Why the 50/30/20 Smart Budget Rule is Unrealistic?
- Inflation and stagnant wages make the 50/30/20 budget rule unaffordable.
- Costs rise while income remains flat making 50/30/20 smart budget rule unrealistic.
- It is restrictive and does not take into consideration your values, lifestyle, and financial goals.
- In an era of inflation, It’s hard to spend money on needs, saving, or investing.
Conclusion
In conclusion, following the above steps like Khan, you will realize that 50/30/20 smart budget rule does not have to be difficult.
You just have to be disciplined.
As the world transitions to normal after Covid-19, the 50/30/20 smart budget rule is a great asset.
It will also help you achieve your goals for 2024 and beyond.
Please note this is after tax.
Want to know if the 50/30/20 smart budget rule is right for your business? Yes, just subtract your expenses from your monthly income.
Our expert advice can help; Just sign up or email info@thebudgetsmartly.com for more information.
Frequently Asked Questions about the 50/30/20 Budget Rule
Here are some answers to frequently asked questions about the 50/30/20 smart budgeting rule.
What is the 50/30/20 smart budget rule with an example?
The 50/30/20 rule is when you divide your after-tax income between needs, wants, and savings.
Needs include basic expenses such as rent or mortgage, utilities, and food.
Wants include non-essential expenses like dining out and travel.
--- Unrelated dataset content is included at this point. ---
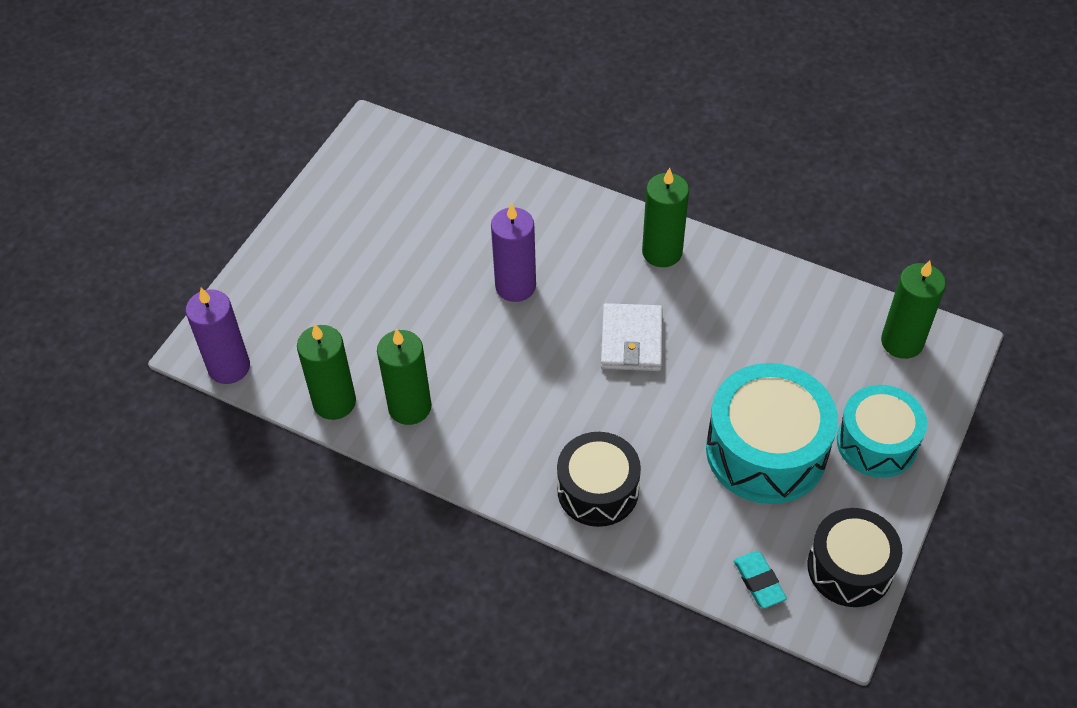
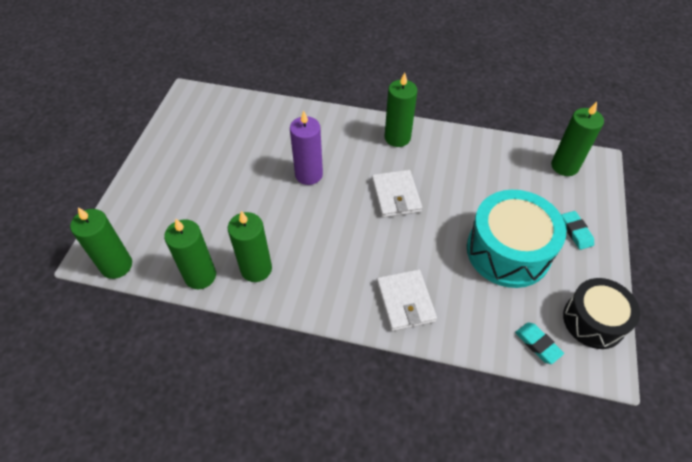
camera: 15 degrees left, 0 degrees up
(229, 367) = (116, 265): purple candle -> green candle
(598, 490) = (405, 301): black drum -> white wallet
(877, 442) = (575, 232): turquoise drum -> turquoise eraser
Saves include deposits or retirement funds.
Here’s how it works.
This illustration utilizes a net income of $4,000.
50% or $2,000 is allocated to needs.
30% or $1,200 is allocated to wants.
20% or $800 is allocated to savings.
What is the 75/15/10 Smart budget rule?
The 75/15/10 rule uses the same method as the 50/30/20 rule, but the percentage it distorts is different. In this case, 75% is allocated to needs, 15% to wants, and 10% to savings.
What is the 50/30/20 budget rule weekly?
To use the 50/30/20 rule weekly, calculate your weekly after-tax income and put 50% towards needs, 30% towards wants, and 20% towards savings.
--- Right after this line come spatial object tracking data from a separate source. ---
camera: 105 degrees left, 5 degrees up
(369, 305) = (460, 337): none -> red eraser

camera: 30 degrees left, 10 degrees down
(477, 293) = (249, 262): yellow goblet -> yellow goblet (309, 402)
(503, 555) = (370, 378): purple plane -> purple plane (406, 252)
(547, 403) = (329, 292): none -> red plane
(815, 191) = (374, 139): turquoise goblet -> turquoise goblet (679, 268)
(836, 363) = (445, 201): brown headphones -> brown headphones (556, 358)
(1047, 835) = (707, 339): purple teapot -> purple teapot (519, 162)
What is the 50/15/5 budget rule?
The 50/15/5 rule is when you divide your after-tax income into categories — 50% goes to essential expenses, 15% goes to retirement savings and 5% goes to short-term savings.
What you do with the remaining 30% of your income is left up to you.
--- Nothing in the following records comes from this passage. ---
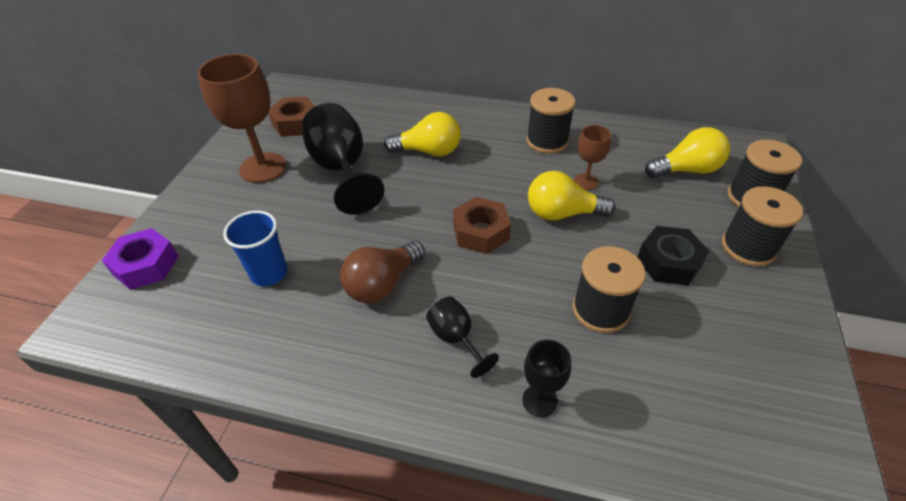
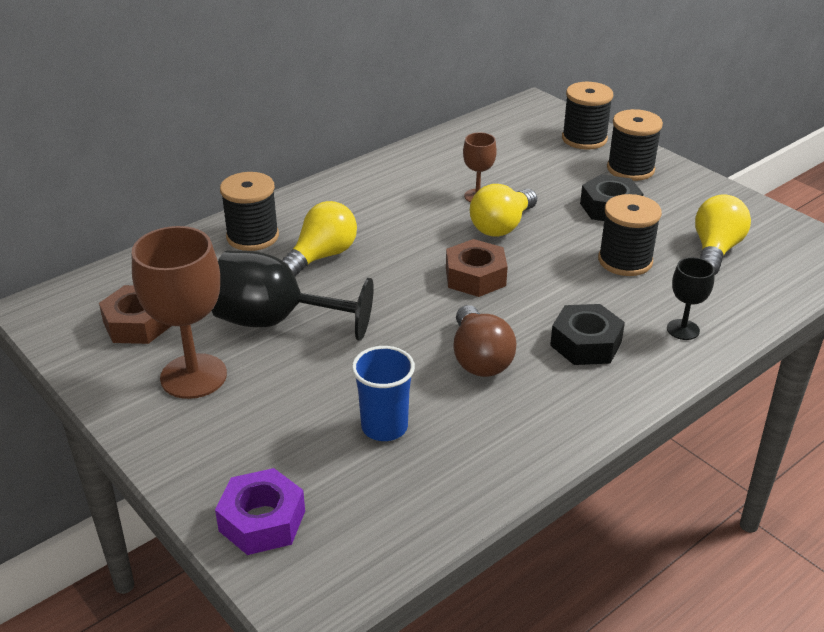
camera: 55 degrees left, 10 degrees down
(456, 339) = (586, 344): black goblet -> black nut
(547, 141) = (398, 187): black spool -> black spool (252, 236)
(686, 170) = (522, 146): yellow light bulb -> yellow light bulb (715, 250)

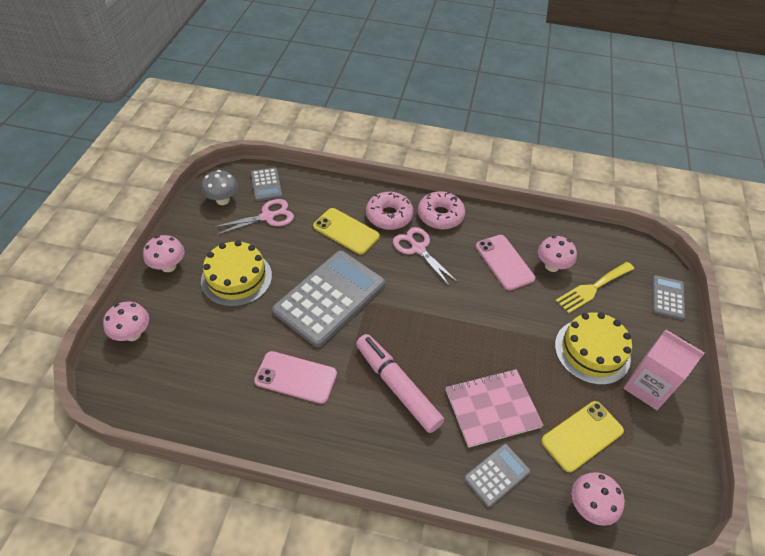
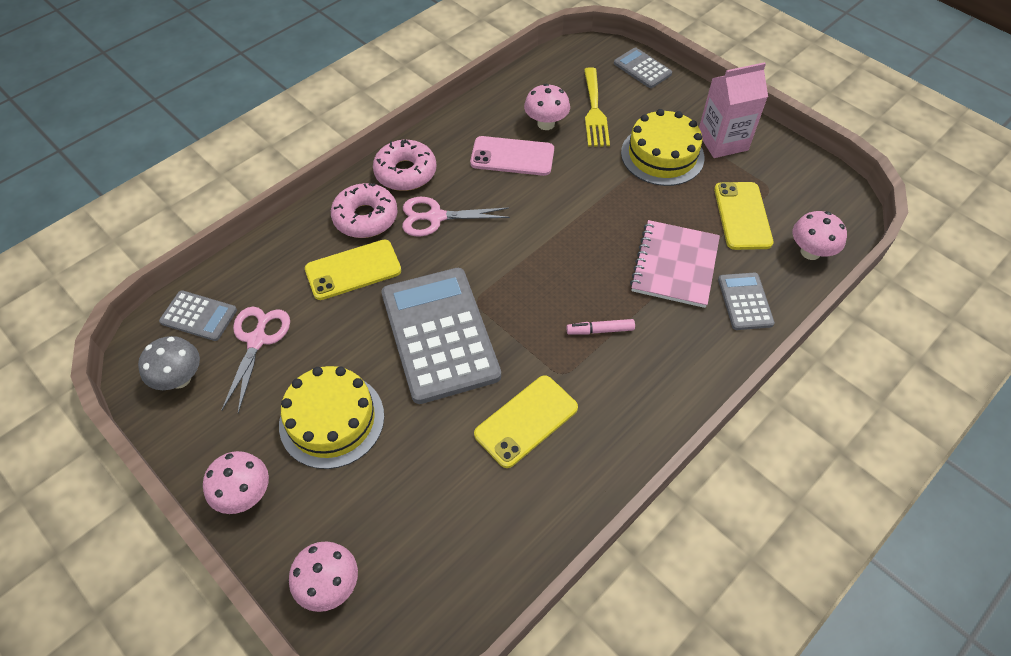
camera: 55 degrees left, 5 degrees up
(296, 377) = (526, 421): pink phone -> yellow phone
(397, 386) = (600, 330): pink marker -> pink marker, size x0.46

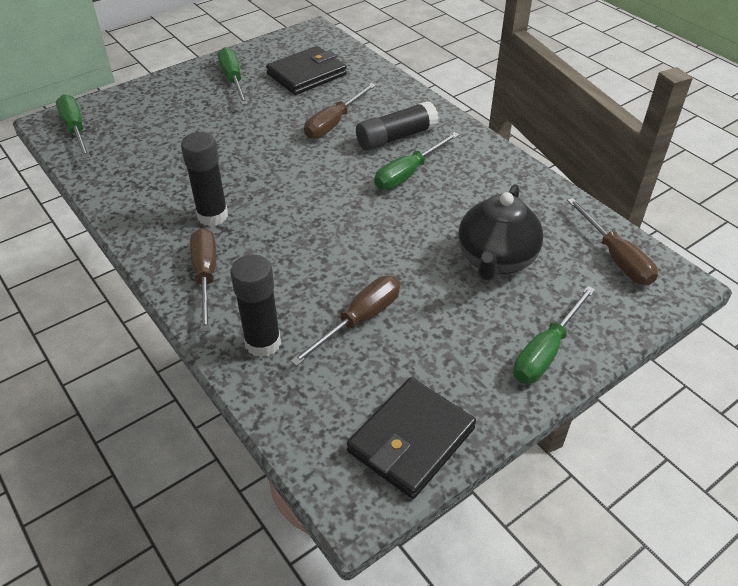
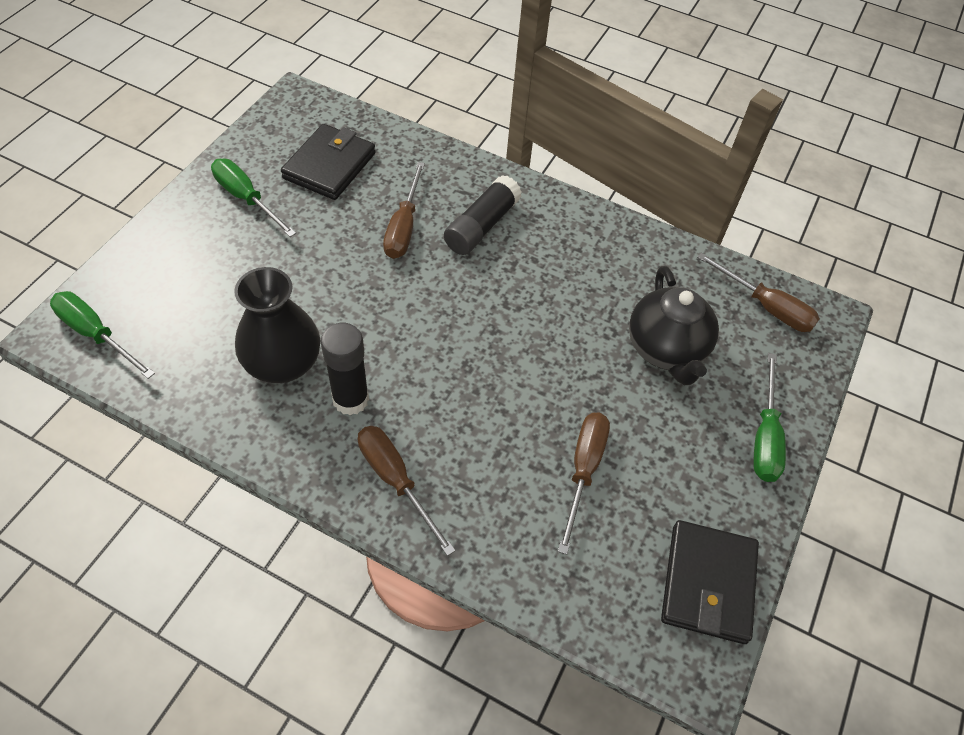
camera: 30 degrees left, 10 degrees up
(182, 180) = (283, 363): none -> black vase
(263, 343) = (508, 537): black glue stick -> none
(408, 173) = (522, 270): green screwdriver -> none

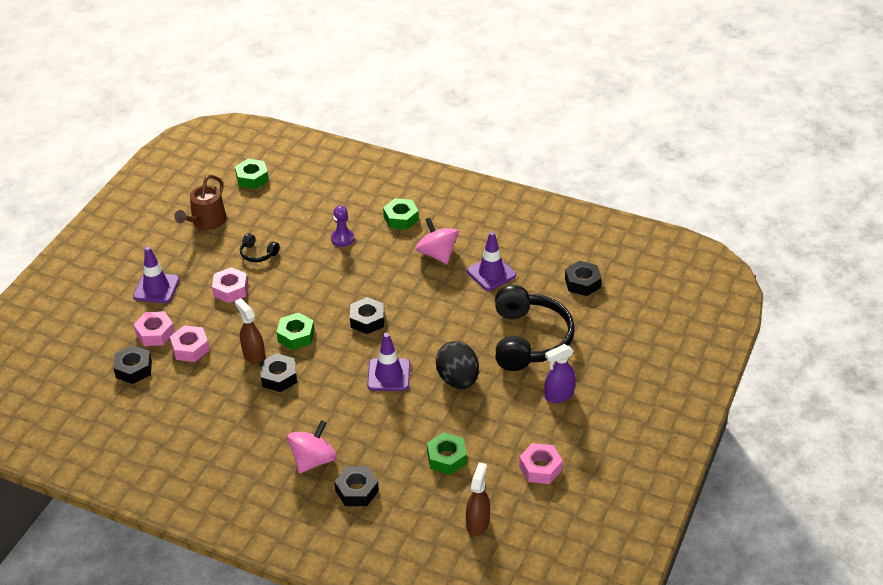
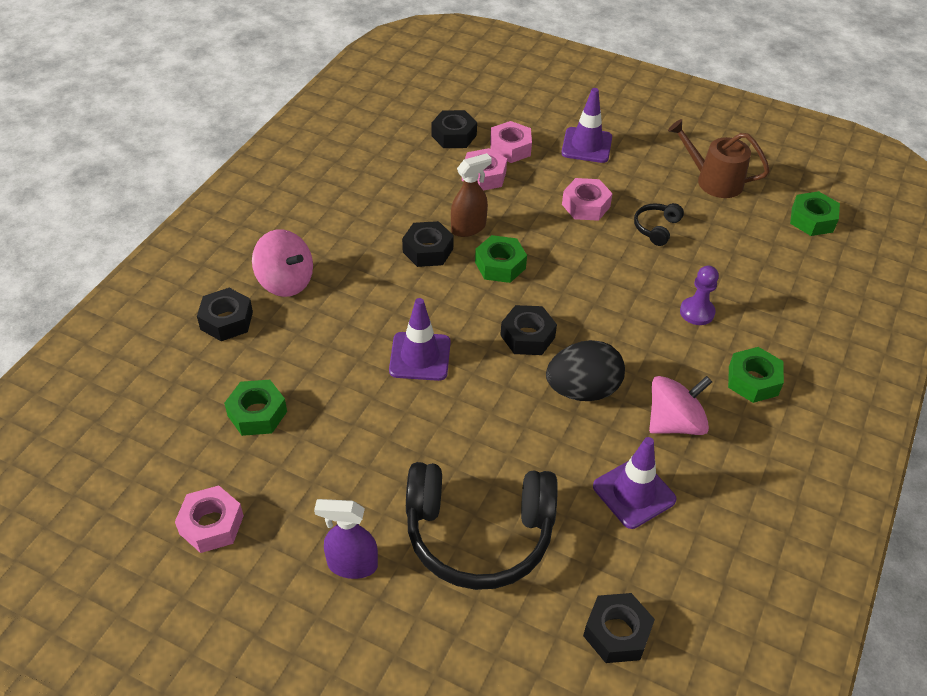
camera: 90 degrees right, 5 degrees up
(458, 379) = (401, 434): black egg -> black egg (582, 390)
(478, 523) = (137, 441): brown spray bottle -> none
(558, 395) = (352, 565): purple spray bottle -> purple spray bottle turned 60 degrees counterclockwise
How do you make a smart budget spreadsheet?
Start by determining your take-home income, then take a pulse on your current spending.
Finally, use the 50/30/20 budgeting rule: 50% for needs, 30% for necessities (wants), and 20% for savings and repayments.
How do you keep a Smart Budget?
The key to saving money is to track your expenses regularly, so you know exactly where your money is going and where you want it to go.
Here’s how to get started:
1. Check your account statements
2. Categorize your expenses
3. Keep your tracking consistent
4. Explore other options
5. Identify room for change
Free online spreadsheets and templates make budgeting easy.
How to Create a Smart Budget?
Start with a personal financial analysis. Once you know where you are and what you want to achieve, choose a budget that suits you.
We recommend the 50/30/20 system, which divides your income into three groups: 50% for needs, 30% for necessities (wants), and 20% for savings and debt repayment.
What is the 70/20/10 Smart Budget?
This smart budget follows the same formula as the 50/30/20 smart budget rule, but the percentages are adjusted to fit the average American budget.
70/20/10 recommends spending 70% of your income on essentials and discretionary expenses, 20% on savings, and 10% on debt. The reality of the decline in the average customer’s purchases.
What is an 80/20 Smart Budget?
Another percentage, the 80/20 budget can fall into two main categories; Better for people who don’t want to analyze all their expenses.
80/20 Planning Made Easy.
You don’t need to classify every amount as essential and for non-essential expenses, you can deposit 20% of your salary directly into your account sufficient.